2013’E GİRERKEN

Oğlum tarafından bana hediye edilen bu blogda yazmaya başladıktan sonra her yılbaşında bloguma bir yazı girmeyi alışkanlık haline getirmeyi kararlaştırmıştım. Böylelikle 63 yıllık bir yaşamın çok az bir bölümü görüntülü biçimde kalıcı hale getirilmiş olacaktı. Tabi ki biz ulus olarak yazmayı pek beceremeyen ve daha çok da şifahi yönümüzle ilişkileri sürdürebilme özelliğine sahip bireyler olduğumuz için daha ikinci yılbaşı yazımda bile bir aya yakın bir süre rötar yapmış bulunmaktayım.

Yeni yıla girerken evde ve dostlar arasında çokça tekrarladığımız  “Hayat planlar yaparken başımıza gelenlerdir” biçimindeki klasik tanımın doğruluğuna bir kez daha yaşayarak tanık olduk. Aslında  planımız geçtiğimiz yılbaşında bizi davet ederek evlerinde ağırlayan kadim dostumuz Salih beylerle birlikte bu kez bizim fakirhanede 2013 ‘e merhaba demek şeklindeydi.2013e girerken

Hatta bu planın ön hazırlığını bile yaptığımızı söyleyebilirim. Ancak kader bizi annemin ve babamın sağlık sorunları nedeniyle onların  yaşamakta olduğu Muratlı toprakları ile buluşturdu.Yılbaşının da içinde bulunduğu 8-10 günlük bu zaman dilimi içinde özellikle sevgili eşim Nuray’ın katkıları ile bizleri dünyaya getirip büyüten bu kişilerin hayır duaları eşliğinde onların hayatlarını kolaylaştırma ve kendilerini iyi hissettirme çabalarımız oldu.
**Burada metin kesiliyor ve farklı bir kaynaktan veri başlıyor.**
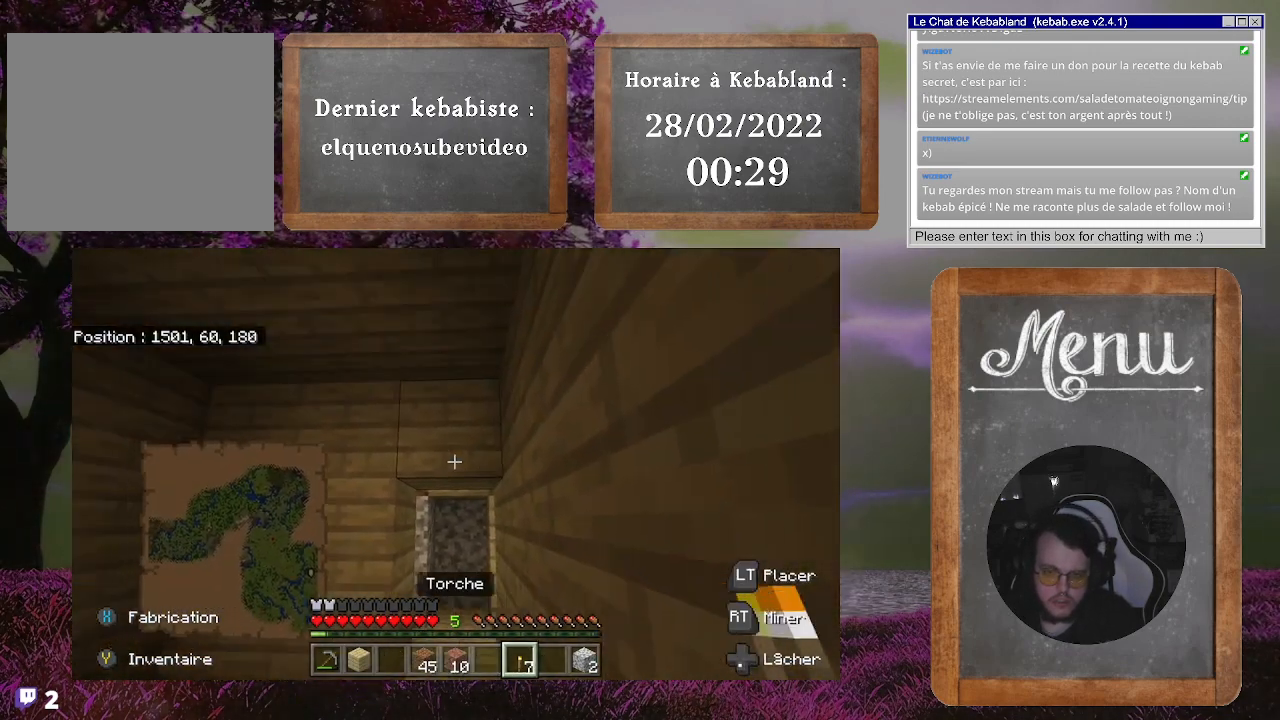
{"buttons": [], "left_stick": "center", "right_stick": "center", "events": [[100, "right_stick", "up"], [233, "right_stick", "center"], [300, "L2", "down"], [400, "L2", "up"]]}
Bu arada aynı apartmanın bir üst katında oturmakta olan küçük amcamın ve eşinin yılbaşı gecesi davetine katılarak onlarla birlikte olduk Amcam Nusret Mola ile 3-4 yaş farkından ötürü amca,ağabey, arkadaş karışımı bir ilişkimiz olagelmiştir hep. Gece boyunca amcamın eşi Esma’nın hazırladığı ve sunduğu lezzetli yemekleri sırası ile midemize indirdik. 2013 ün ilk saatlerine kadar süren birlikteliğimiz gelecek yıllara ilişkin sağlık, mutluluk dilek ve beklentileri ile girmiş olduk.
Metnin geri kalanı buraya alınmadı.